Unintended Consequences: New Problems, New SolutionsContributions From 2015
10 November 2016
06 March 2018 (online)
Objective: To select the best of the 2015 published papers on unintended consequences of healthcare information technology (HIT).
Method: Literature searches in several areas of scholarship, including IT, human factors, evaluation studies, medical errors, medical informatics, and implementation science. Also, because the specific terms “unintended consequences” were not often included in abstracts and titles, a more nuanced search algorithm was developed.
Results: We identified 754 papers that had some empirical research on unintended consequences of HIT. An initial screen of titles and abstracts reduced this to 171 papers of potential interest. We then further filtered out papers that did not meet the following criteria: 1) the paper had to report an original empirical investigation, and 2) the impact reported had to be not negligible, i.e., in quantitative studies, the results related to unintended consequences were statistically significant; and in qualitative studies the relevant themes emerged were prominent. This resulted in 33 papers of which 15 were selected as best paper candidates.
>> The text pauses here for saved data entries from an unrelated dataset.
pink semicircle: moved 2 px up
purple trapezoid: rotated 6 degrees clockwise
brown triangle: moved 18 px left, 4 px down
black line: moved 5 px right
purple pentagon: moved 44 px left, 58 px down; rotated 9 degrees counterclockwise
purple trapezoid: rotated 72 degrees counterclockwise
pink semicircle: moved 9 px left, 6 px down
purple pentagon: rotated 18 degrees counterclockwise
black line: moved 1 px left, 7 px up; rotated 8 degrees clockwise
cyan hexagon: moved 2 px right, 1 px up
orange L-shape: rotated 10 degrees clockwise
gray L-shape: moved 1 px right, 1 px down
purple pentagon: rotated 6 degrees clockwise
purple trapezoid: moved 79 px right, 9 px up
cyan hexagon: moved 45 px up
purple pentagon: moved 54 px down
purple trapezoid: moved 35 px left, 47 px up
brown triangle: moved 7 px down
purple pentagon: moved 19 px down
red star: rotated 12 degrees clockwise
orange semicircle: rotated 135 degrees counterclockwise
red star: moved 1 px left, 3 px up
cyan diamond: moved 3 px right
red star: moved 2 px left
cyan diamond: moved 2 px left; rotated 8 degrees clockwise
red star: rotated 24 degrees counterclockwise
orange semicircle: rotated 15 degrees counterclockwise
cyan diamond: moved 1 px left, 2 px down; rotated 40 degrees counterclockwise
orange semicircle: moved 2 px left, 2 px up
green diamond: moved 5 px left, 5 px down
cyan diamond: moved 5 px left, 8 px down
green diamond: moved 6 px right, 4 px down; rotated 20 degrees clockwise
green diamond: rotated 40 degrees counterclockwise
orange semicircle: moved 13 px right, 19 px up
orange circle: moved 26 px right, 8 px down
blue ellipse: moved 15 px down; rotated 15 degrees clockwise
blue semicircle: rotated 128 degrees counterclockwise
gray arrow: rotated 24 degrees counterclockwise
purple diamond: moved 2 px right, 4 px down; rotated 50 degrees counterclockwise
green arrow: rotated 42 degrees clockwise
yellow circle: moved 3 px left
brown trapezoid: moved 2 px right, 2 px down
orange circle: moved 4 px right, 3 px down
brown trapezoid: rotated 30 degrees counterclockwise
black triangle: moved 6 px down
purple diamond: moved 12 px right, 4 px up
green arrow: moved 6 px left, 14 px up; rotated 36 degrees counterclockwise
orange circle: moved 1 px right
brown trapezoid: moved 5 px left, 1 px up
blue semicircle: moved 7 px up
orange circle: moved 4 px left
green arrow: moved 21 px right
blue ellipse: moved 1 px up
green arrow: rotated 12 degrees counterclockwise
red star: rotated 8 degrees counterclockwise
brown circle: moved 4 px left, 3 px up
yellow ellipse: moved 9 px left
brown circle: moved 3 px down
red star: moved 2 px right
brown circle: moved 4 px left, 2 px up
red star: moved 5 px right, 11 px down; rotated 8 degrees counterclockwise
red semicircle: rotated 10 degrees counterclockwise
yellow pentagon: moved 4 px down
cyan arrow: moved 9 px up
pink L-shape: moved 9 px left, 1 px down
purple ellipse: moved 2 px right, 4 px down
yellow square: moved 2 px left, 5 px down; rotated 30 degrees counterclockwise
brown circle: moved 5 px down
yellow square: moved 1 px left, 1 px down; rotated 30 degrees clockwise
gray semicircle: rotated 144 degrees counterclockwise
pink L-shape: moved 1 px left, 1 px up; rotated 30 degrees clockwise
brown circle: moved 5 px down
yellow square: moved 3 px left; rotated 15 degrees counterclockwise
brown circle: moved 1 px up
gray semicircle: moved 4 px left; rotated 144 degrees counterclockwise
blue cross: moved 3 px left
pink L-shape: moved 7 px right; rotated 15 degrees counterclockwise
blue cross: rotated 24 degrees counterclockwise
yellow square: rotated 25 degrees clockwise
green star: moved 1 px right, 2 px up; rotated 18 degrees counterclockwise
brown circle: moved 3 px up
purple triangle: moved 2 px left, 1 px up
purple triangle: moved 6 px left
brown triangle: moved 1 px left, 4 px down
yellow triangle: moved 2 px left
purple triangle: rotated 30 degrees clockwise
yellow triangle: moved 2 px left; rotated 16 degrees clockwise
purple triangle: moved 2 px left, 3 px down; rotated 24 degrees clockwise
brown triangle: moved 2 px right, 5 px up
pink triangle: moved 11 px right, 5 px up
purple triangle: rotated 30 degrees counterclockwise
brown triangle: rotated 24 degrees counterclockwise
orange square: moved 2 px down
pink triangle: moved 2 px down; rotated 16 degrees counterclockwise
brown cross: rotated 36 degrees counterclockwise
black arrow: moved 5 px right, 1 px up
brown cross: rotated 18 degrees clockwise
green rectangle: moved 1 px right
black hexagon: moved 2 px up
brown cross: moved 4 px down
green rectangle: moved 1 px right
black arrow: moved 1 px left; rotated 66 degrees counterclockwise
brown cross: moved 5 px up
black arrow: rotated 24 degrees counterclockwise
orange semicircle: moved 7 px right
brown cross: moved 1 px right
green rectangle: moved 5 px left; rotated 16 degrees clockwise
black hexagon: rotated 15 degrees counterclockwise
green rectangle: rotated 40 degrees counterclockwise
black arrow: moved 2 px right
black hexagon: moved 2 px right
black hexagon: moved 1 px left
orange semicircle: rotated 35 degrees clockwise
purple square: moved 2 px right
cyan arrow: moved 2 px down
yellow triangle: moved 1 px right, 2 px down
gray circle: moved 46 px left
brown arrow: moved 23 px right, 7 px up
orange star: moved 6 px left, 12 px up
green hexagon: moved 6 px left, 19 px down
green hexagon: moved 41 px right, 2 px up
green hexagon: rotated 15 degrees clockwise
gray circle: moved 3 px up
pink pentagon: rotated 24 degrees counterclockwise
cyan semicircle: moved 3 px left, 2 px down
Each of these 15 papers was then separately evaluated by four reviewers. The final selection of four papers was made jointly by the external reviewers and the two section editors. Conclusions: There is a growing awareness of the importance of HIT’s unintended consequences—be they generated by the HIT vendors, the implementation process, the consultants, the users, or most probably, some combination of the above. There has also been greater creativity in use of data sources, including secondary data (e.g., medical malpractice cases and surveys) and a wider acceptance of mixed methods to identify unintended consequences. Unfortunately, the complexity of causes mitigates the value of recommendations to avoid unwanted outcomes. Suggestions are often contentious rather than obvious, setting-specific, and not universally applicable. “Lessons learned” often take on generalized—and perhaps platitudinous—forms, such as: “plan extra time,” “involve all of the stakeholders,” “recognize the different needs of different units or disciplines.” The greater awareness of these problems, and the increased desire to identify and eliminate them is clearly reflected in the area’s growing literature. We are hopeful the topic will receive additional attention and the discipline will improve its ability to identify and address these unexpected and usually adverse outcomes.